Your every movement is tracked and sold Sep 2022

Why bother with warrants when cops can buy location data for under $10k?

Fog Data Science

As EFF technologist Will Greenberg wrote, referencing a St Louis cop talking about Fog’s database: “There is no PI [personal information] linked to the [device ID]. But, if we are good at what we do, we should be able to figure out the owner.”

That is to say, you just need the unique ID for the device and know where and when it’s been. Suddenly, it doesn’t sound so impossible figuring out who owns the device from the addresses they’ve visited and stayed at frequently – home, the office, and so on – and when.

We’re told that a basic annual subscription allows for 100 searches a month for device data, and more queries can be bought. The queries can return the timestamped movements of a particular device, or return all the available information about the phones within an area drawn on a map for a given timeframe.

“Police departments of all sizes have been using a system that stores and makes searchable the historical locations of individuals,” Lipton said.


Kochova

The Federal Trade Commission has accused data broker Kochava of trampling over people’s privacy by selling the “precise” whereabouts of hundreds of millions of mobile devices.
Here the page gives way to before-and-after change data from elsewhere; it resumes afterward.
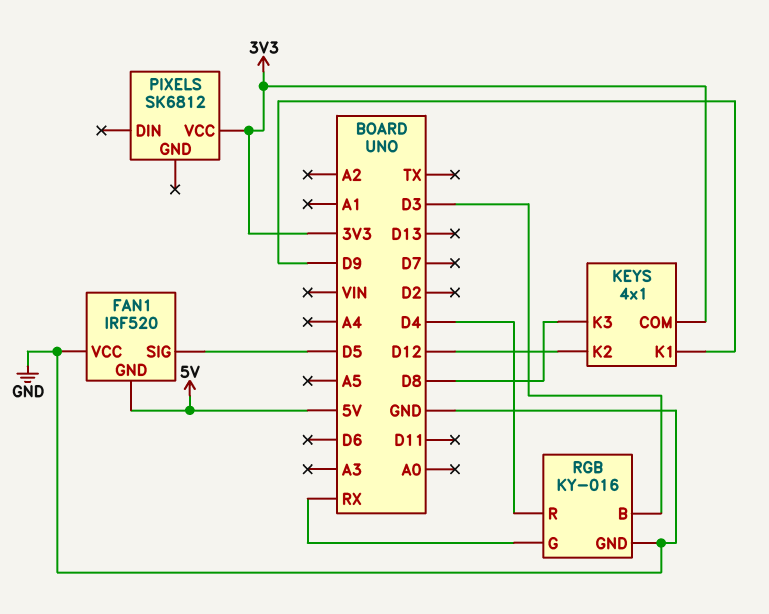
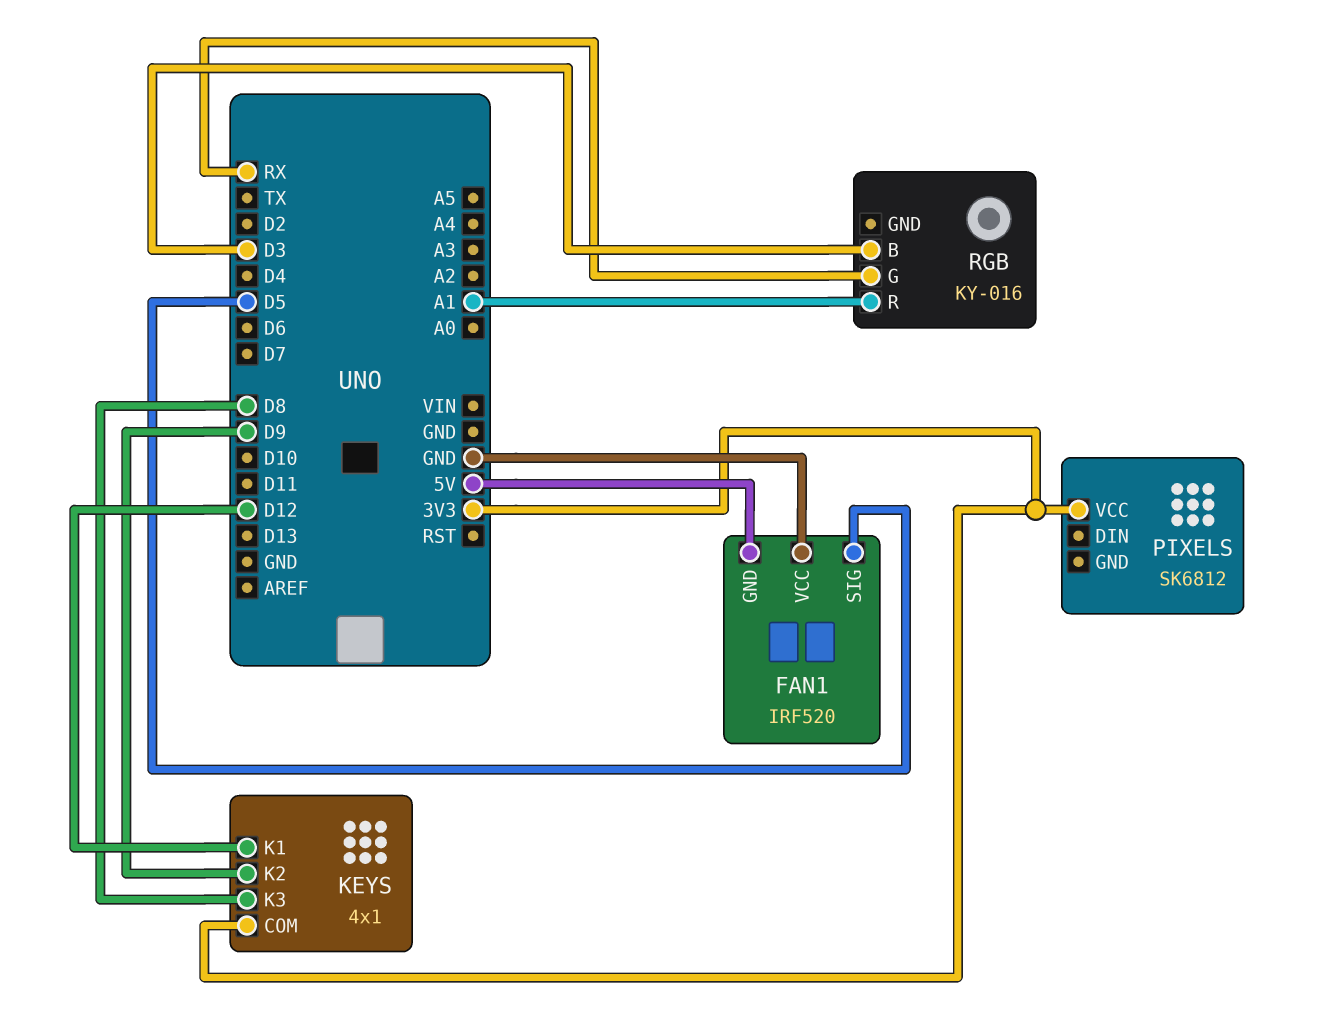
KEYS pin K1: D9 -> D12
KEYS pin K2: D12 -> D9
RGB pin GND: GND -> none
RGB pin R: D4 -> A1

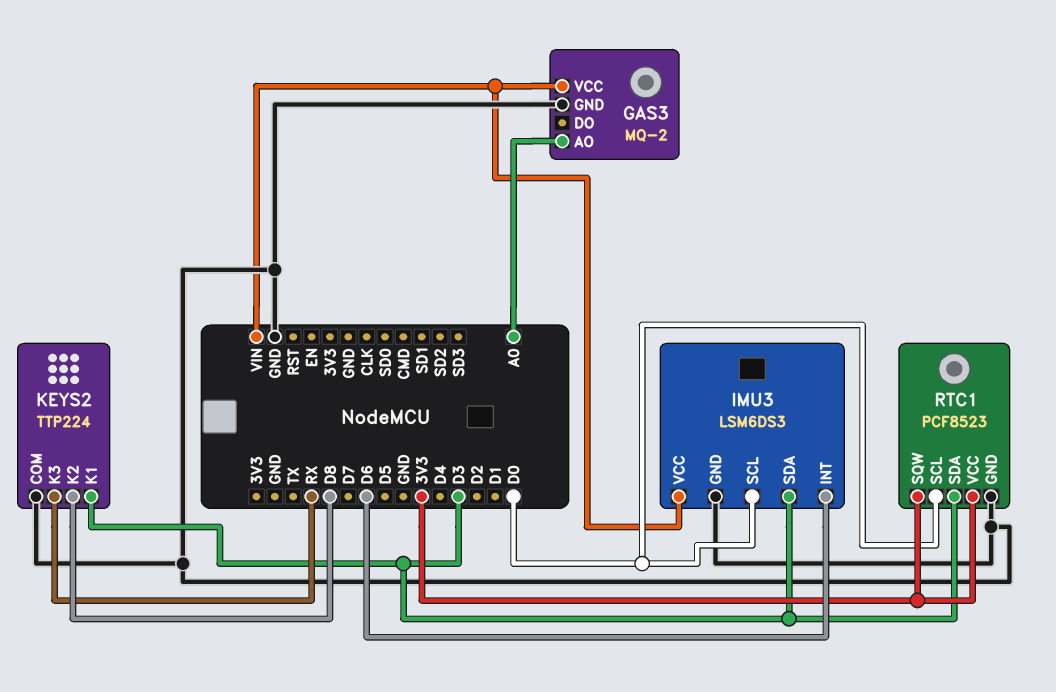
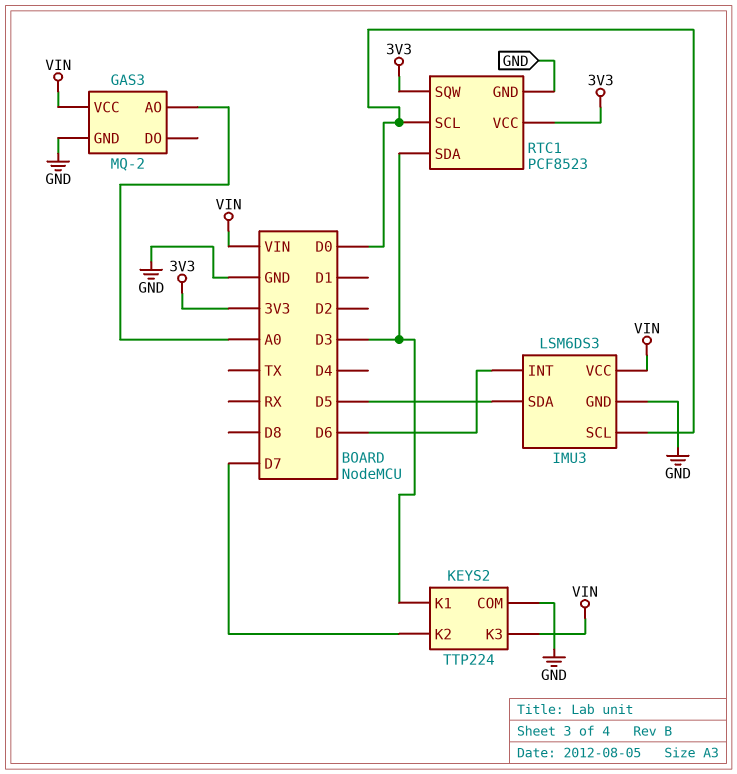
IMU3 pin SDA: D3 -> D5
KEYS2 pin K2: D8 -> D7
KEYS2 pin K3: RX -> VIN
The American watchdog alleged in a lawsuit that Kochava’s data feeds, which are sold via publicly accessible marketplaces, reveal individuals’ visits to reproductive health clinics, places of worship, homeless and domestic violence shelters, addiction recovery facilities, and other sensitive places.

These records, it is claimed, pinpoint – using timestamps and latitude and longitude values – when and where people have been.